Telluride trouble makes NA’s biggest film fest bland
by Jorge Ignacio Castillo
Well, that was a tad worrisome.
It feels like the Toronto International Film Festival isn’t dealing well with competition. Telluride (the Colorado equivalent) is scheduling almost all the same titles as TIFF these days, and stealing its thunder consistently. And it’s working, in spite of a TIFF decision for this year to consign movies screened at Telluride to the later days of the Toronto festival, where they’d receive less buzz and media attention.
That plan proved to be pretty much ineffective — and kind of petty, to boot. The People’s Choice Awards (TIFF’s most coveted prize) went to a movie that premiered in Colorado, The Imitation Game.
Not everything was bad news for the biggest festival in North America. Its signature genre program, Midnight Madness, had it best selection in years, including highly effective thrillers (The Guest, Cub), inventive horror films (It Follows) and even a documentary on the trashiest studio in Hollywood (Electric Boogaloo: The Wild, Untold Story of Cannes Films).
I can’t claim I saw everything, but these are the most noteworthy of the 60-plus films I sat through.
Best Film: Whiplash
The winner of the last Sundance Film Festival, Whiplash is provocative, intelligent and so intense it could provoke anxiety by proxy. A brilliant Miles Teller is Andrew, an eager music student at the best conservatory in New York. Andrew has drive and talent, so he’s quickly scooped by Mr. Fletcher, the toughest instructor in the academy. But in order for his students to achieve greatness, Fletcher pushes them beyond what’s proper. Private Gomer Pyle in Full Metal Jacket had it easier than Andrew.
J.K. Simmons is phenomenal as Fletcher. A master manipulator, he can treat you like garbage and use personal information against you, and you’d still want his approval. But Whiplash is more than just a film about a student against a teacher: it also wonders about the costs of greatness, as the hunger to become the best wreaks havoc. Not sure about the Oscars (they’re too stuffy for this movie), but it should clean up at the Independent Spirit Awards.
HONOURABLE MENTIONS The Imitation Game, the story of Alan Turing, the Cambridge mathematician who broke the Nazi encrypting machine during WWII and was later chemically castrated after being prosecuted for homosexuality; the meaty Clouds of Sils Maria, with Juliette Binoche confronting aging and irrelevance; The Riot Club, a fictionalization of the shenanigans of the Bullingdon Club in Oxford where director Lone Scherfig (An Education) puts entitlement on trial (the results aren’t pretty).
Most Overrated: The Theory of Everything
Even though reviews have been positive, I have serious problems with the Stephen Hawking biopic The Theory of Everything. The physicist’s astonishing contributions to science are barely mentioned and the whitewashing of Hawking’s personal life is borderline ridiculous. (According to the movie, Hawking and wife were white doves who simply stumbled upon new lovers, and there’s nothing they could have done about it.) At least Eddie Redmayne is great as the scientist, and his performance elevates this very mild film.

WHAT YOU WILL DO
A. In the TIFF festival column, which movie won the People's Choice Awards?
B. From the TIFF festival column, copy the passage starting at "Telluride trouble makes" and ending at "and media attention.".
C. Write the next part of the TIFF festival column, picking up after its final sentence.

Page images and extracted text

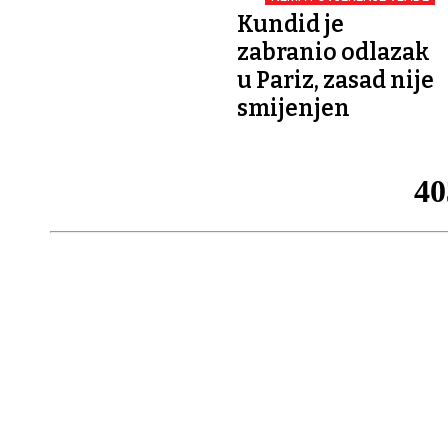
Kundid je
zabranio odlazak
u Pariz, zasad nije
smijenjen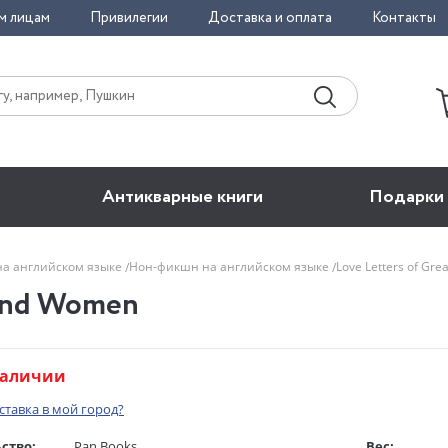
м лицам
Привилегии
Доставка и оплата
Контакты
Антикварные книги
Подарки
на английском языке
Нон-фикшн на английском языке
Love Letters of G
 and Women
наличии
оставка в мой город?
ство:
Pan Books
Вес: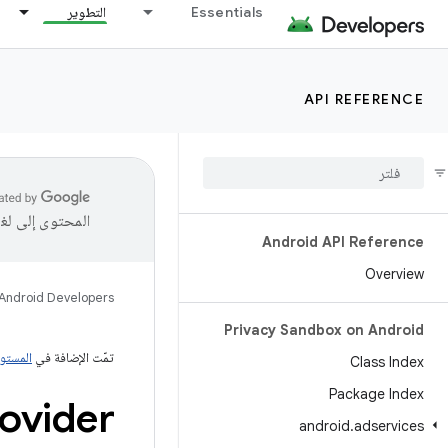
Essentials
التطوير
API REFERENCE
المحتوى إلى لغ
Android API Reference
Overview
Android Developers
Privacy Sandbox on Android
تمّت الإضافة في
المستوى 34 من واجهة برمجة 
Class Index
Package Index
ovider
android
.
adservices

RESPONSES BY ITEM NUMBER
A. The Imitation Game

B.
Telluride trouble makes NA’s biggest film fest bland
by Jorge Ignacio Castillo
Well, that was a tad worrisome.
It feels like the Toronto International Film Festival isn’t dealing well with competition. Telluride (the Colorado equivalent) is scheduling almost all the same titles as TIFF these days, and stealing its thunder consistently. And it’s working, in spite of a TIFF decision for this year to consign movies screened at Telluride to the later days of the Toronto festival, where they’d receive less buzz and media attention.

C.
Crushing Disappointment: Maps to the Stars
David Cronenberg’s Maps to the Stars was the biggest letdown, since we’ve grown to expect greatness from him. The plot itself is riddled with Hollywood clichés, but Cronenberg knows that: his interest lies in the empty souls of the characters. The problem is that there’s no moral here. It feels like Cronenberg just wants to watch them squirm while their attempts at personal fulfillment fail. Maps to the Stars is surreal, but not particularly insightful or funny.
Worst Film: Pasolini
It’s been a while since Abel Ferrara has done anything interesting (The Funeral was 18 years ago), but Pasolini is a singularly egregious offence. Considering the source of inspiration is the quintessential modern Italian filmmaker, Ferrara could have done more than repeat abstract ideas in the most anti-cinematic way possible. The movie only comes alive when Pasolini is killed, which defeats the purpose of a celebration of his life. Also, Willem Dafoe couldn’t be bothered to fake an Italian accent.
DISHONOURABLE MENTION The Duke of Burgundy isn’t much better than Pasolini — because it’s the least sexy movie about sex imaginable. Two women engage in a sadomasochistic relationship, and the one who pretends to be dominant is actually submissive. That’s it. Snore.
Best Interviews
The great thing about film festivals is that almost everybody’s willing to talk about their movies at length. J.K. Simmons is hysterical in person and doesn’t need much prodding to recreate some scenes from his films, while Jemaine Clement is very pleasant and quite versed on film. Dan Stevens (of Downton Abbey fame) is infallibly polite and all too willing to discuss his days on the British soap, and I learned more about the benefits of working with trained actors from Simon Barrett and Adam Wingard (The Guest) than I did in a full year of film school.
Worst Interview: Steve Carell
It’s not like he was hostile or standoffish, but Steve Carell wasn’t all that engaged while promoting Foxcatcher: he wouldn’t discuss how he connected with his character, the multimillionaire sociopath John DuPont. Thankfully, fellow cast-members Mark Ruffalo and Channing Tatum picked up the slack.
Beavers Be Sad
It was a pretty terrible year for Canadian films at TIFF. Two of them are downright appalling (the Satanist-cult “comedy” Teen Lust and the hipster overload of Heartbeat), while another two got a bit further just by trying something different, though they failed at it (the mutant musical Bang Bang Baby and the actually funny, but visually crummy, Guidance).
The best Canadian flick at TIFF turned out to be the Winnipeg-made oddity The Editor, an homage to the giallo films Mario Bava and Dario Argento made popular three decades ago. Writers/directors/stars Adam Brooks and Matthew Kennedy know the original material inside-out, and they’re savvy enough to mock it to great effect: the terrible ADR (Automated Dialogue Replacement), the questionable acting, the hardboiled yet painfully earnest dialogue. Fun stuff.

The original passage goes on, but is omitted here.